Our report shows these monopoly profits are in breach of the National Electricity Rules and possibly the Australian Consumer Law. They represent charges for services that are not actually supplied by the electricity networks, as a group. 

Monopoly network returns mean that, averaged across the National Electricity Market, retail bills are around three (3) to five (5) per cent higher than they should be. The amounts vary depending on the network and retailer mark-ups on network prices. 

Under our analysis, networks would continue to earn super normal profits or losses, to the extent they out-perform or under-perform efficient benchmarks. 

We are very clear we are not arguing for rate-of-return or cost-of-service regulation. 

The Australian Energy Council claims excess aggregate network profits are OK because ‘the regulator uses the outcome to determine the resetting of the rate of return with profits returned to customers over the next five-year period, through setting lower benchmarks – which means lower network prices in the long term.’ 

It seems the Australian Energy Council didn’t read our report or check the existing or proposed rate-of-return guideline. 

Our report shows the method to set the rate of return used by the Australian Energy Regulator does not refer at all to actual returns. 

The fact there is no error correction step in the method for setting the rate of return was also highlighted by the Australian Energy Regulator’s Consumer Reference Group, as depicted in Figure 15 on page 32 of its first submission to the rate-of-return review, reproduced below. 

The Australian Energy Council asserts there is a fourth error correcting chevron when in fact there’s no performance evaluation system under the existing rate of return method. 

For example, the AER released its Draft Decision and submissions were due before the network profitability data was made available. 

The AER-appointed Independent Panel was required by the AER to address the following question: ‘In the Panel’s view, is the draft [ROR] guideline supported by sound reasoning based on the available information such that it is capable of promoting achievement of the national gas and electricity objectives?’

The Panel’s report does not appear to consider applying any empirical testing of the theoretical method set out in the Draft 2018 ROR Guideline. 

The Australian Energy Regulator is in the process of correcting a similar error in its method for estimating the tax allowance cost building block and it is undertaking a review to correct this error. 

The Australian Energy Council statement also reveals a blissful ignorance of the cost building block method for setting regulated revenues / prices. It states: ‘The fact of the matter is that the AER does not, and should not for reasons outlined below, regulate profits.’ 

The graphic below, from an Australian Energy Regulator presentation early in the 2018 rate of return consultation process, shows all the cost building blocks that the Australian Energy Regulator uses to set regulated revenues/prices. 

This clearly shows the largest cost building block in value is the return on capital – also known as network profits. 

So in our universe the Australian Energy Regulator regulates network profits. What it does not do, however, is use historical outcomes when setting future returns for the following five year period, as asserted by the Australian Energy Council. 

In other words, the method used by the Australian Energy Regulator to regulate network profits does not apply incentive regulation as it is understood by the Australian Energy Council. 

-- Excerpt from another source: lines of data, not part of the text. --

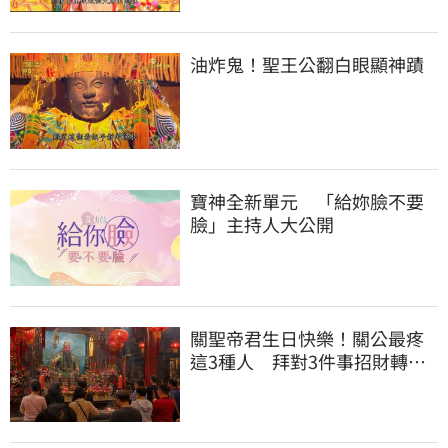
油炸鬼！聖王公翻白眼顯神蹟
寶神全新單元 「給妳臉不要
臉」主持人大公開
關聖帝君生日快樂！關公最疼
這3種人 拜對3件事招財轉運
大賺金山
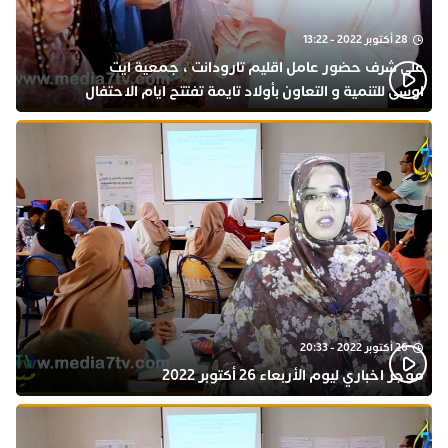
28 أكتوبر 2022 - 13:22
على شرف حضور عامل اقليم تارودانت ، جمعية ايت
اوسى للتنمية و التعاون بأولاد تايمة تفتتح ايام الاحتفال
بذكرى المولد النبوي
26 أكتوبر 2022 - 20:33
موجز اخباري ليوم الأربعاء 26 أكتوبر 2022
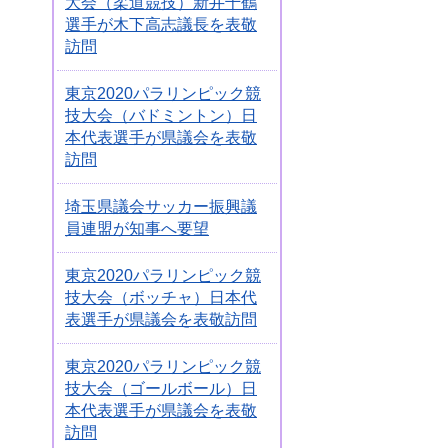
大会（柔道競技）新井千鶴
選手が木下高志議長を表敬
訪問
東京2020パラリンピック競
技大会（バドミントン）日
本代表選手が県議会を表敬
訪問
埼玉県議会サッカー振興議
員連盟が知事へ要望
東京2020パラリンピック競
技大会（ボッチャ）日本代
表選手が県議会を表敬訪問
東京2020パラリンピック競
技大会（ゴールボール）日
本代表選手が県議会を表敬
訪問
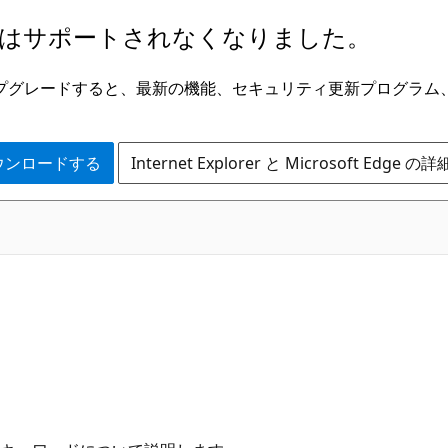
はサポートされなくなりました。
ge にアップグレードすると、最新の機能、セキュリティ更新プログラ
 をダウンロードする
Internet Explorer と Microsoft Edge 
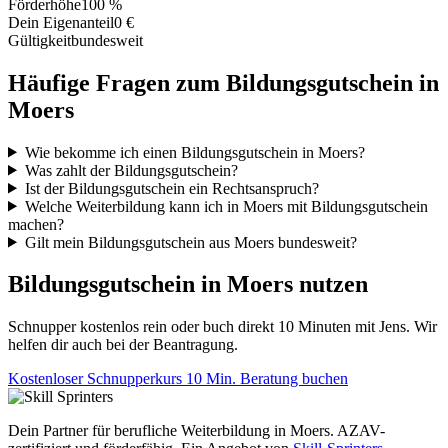
Förderhöhe
100 %
Dein Eigenanteil
0 €
Gültigkeit
bundesweit
Häufige Fragen zum Bildungsgutschein in
Moers
Wie bekomme ich einen Bildungsgutschein in Moers?
Was zahlt der Bildungsgutschein?
Ist der Bildungsgutschein ein Rechtsanspruch?
Welche Weiterbildung kann ich in Moers mit Bildungsgutschein
machen?
Gilt mein Bildungsgutschein aus Moers bundesweit?
Bildungsgutschein in Moers nutzen
Schnupper kostenlos rein oder buch direkt 10 Minuten mit Jens. Wir
helfen dir auch bei der Beantragung.
Kostenloser Schnupperkurs
10 Min. Beratung buchen
Dein Partner für berufliche Weiterbildung in Moers. AZAV-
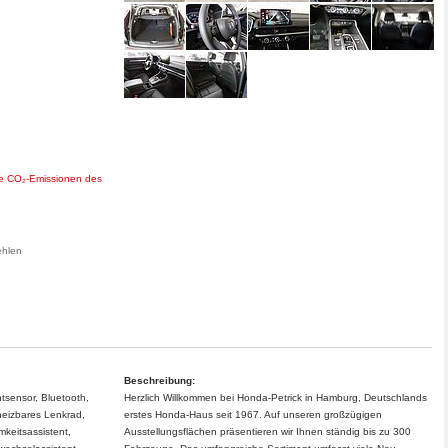
ie CO₂-Emissionen des
ehlen
Beschreibung:
tsensor, Bluetooth,
Herzlich Willkommen bei Honda-Petrick in Hamburg, Deutschlands
eheizbares Lenkrad,
erstes Honda-Haus seit 1967. Auf unseren großzügigen
keitsassistent,
Ausstellungsflächen präsentieren wir Ihnen ständig bis zu 300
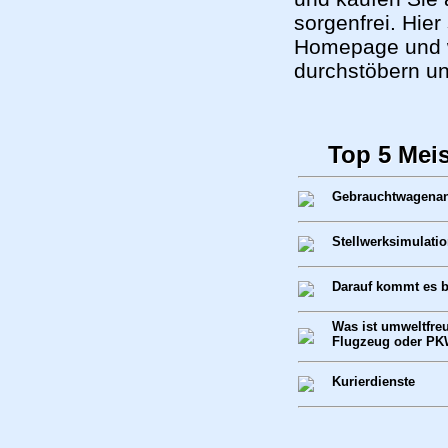
sorgenfrei. Hie
Homepage und w
durchstöbern 
Top 5 Mei
Gebrauchtwagenank
Stellwerksimulati
Darauf kommt es b
Was ist umweltfre
Flugzeug oder P
Kurierdienste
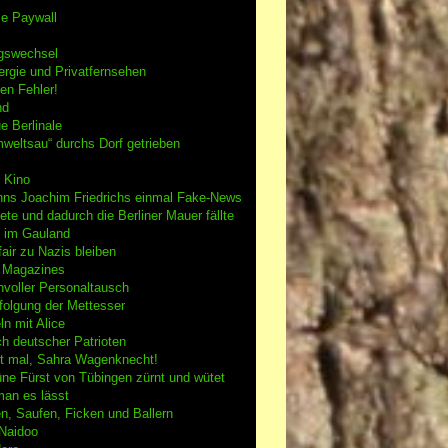
se Paywall
gswechsel
rgie und Privatfernsehen
en Fehler!
nd
e Berlinale
weltsau“ durchs Dorf getrieben
 Kino
nns Joachim Friedrichs einmal Fake-News
tete und dadurch die Berliner Mauer fällte
h im Gauland
air zu Nazis bleiben
g Magazines
nvoller Personaltausch
folgung der Mettesser
n mit Alice
h deutscher Patrioten
 mal, Sahra Wagenknecht!
ne Fürst von Tübingen zürnt und wütet
an es lässt
n, Saufen, Ficken und Ballern
 Naidoo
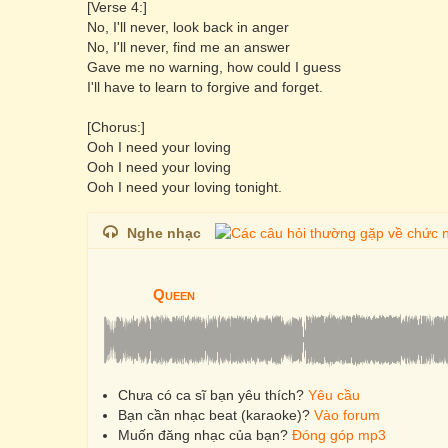
[Verse 4:]
No, I'll never, look back in anger
No, I'll never, find me an answer
Gave me no warning, how could I guess
I'll have to learn to forgive and forget.
[Chorus:]
Ooh I need your loving
Ooh I need your loving
Ooh I need your loving tonight.
Nghe nhạc
Queen
Chưa có ca sĩ bạn yêu thích?
Yêu cầu
Bạn cần nhạc beat (karaoke)?
Vào forum
Muốn đăng nhạc của bạn?
Đóng góp mp3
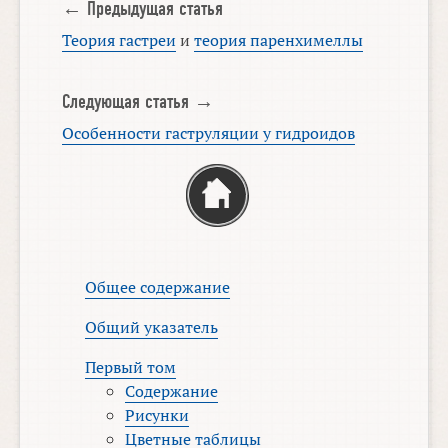
← Предыдущая статья
Теория гастреи
и
теория паренхимеллы
Следующая статья →
Особенности гаструляции у гидроидов
Общее содержание
Общий указатель
Первый том
Содержание
Рисунки
Цветные таблицы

It’s curious the Australian Energy Council is not concerned with the identified shortcomings in the method for regulating network profits. 

Unlike regulated networks, whose profits are protected from volume risk, retailers lose revenue and margin when customers reduce their demand due to excessive prices compared with alternatives. 

The Australian Energy Council’s members might prefer the Council to promote the interests of electricity consumers, as these coincide with the interests of its member retailer/generators.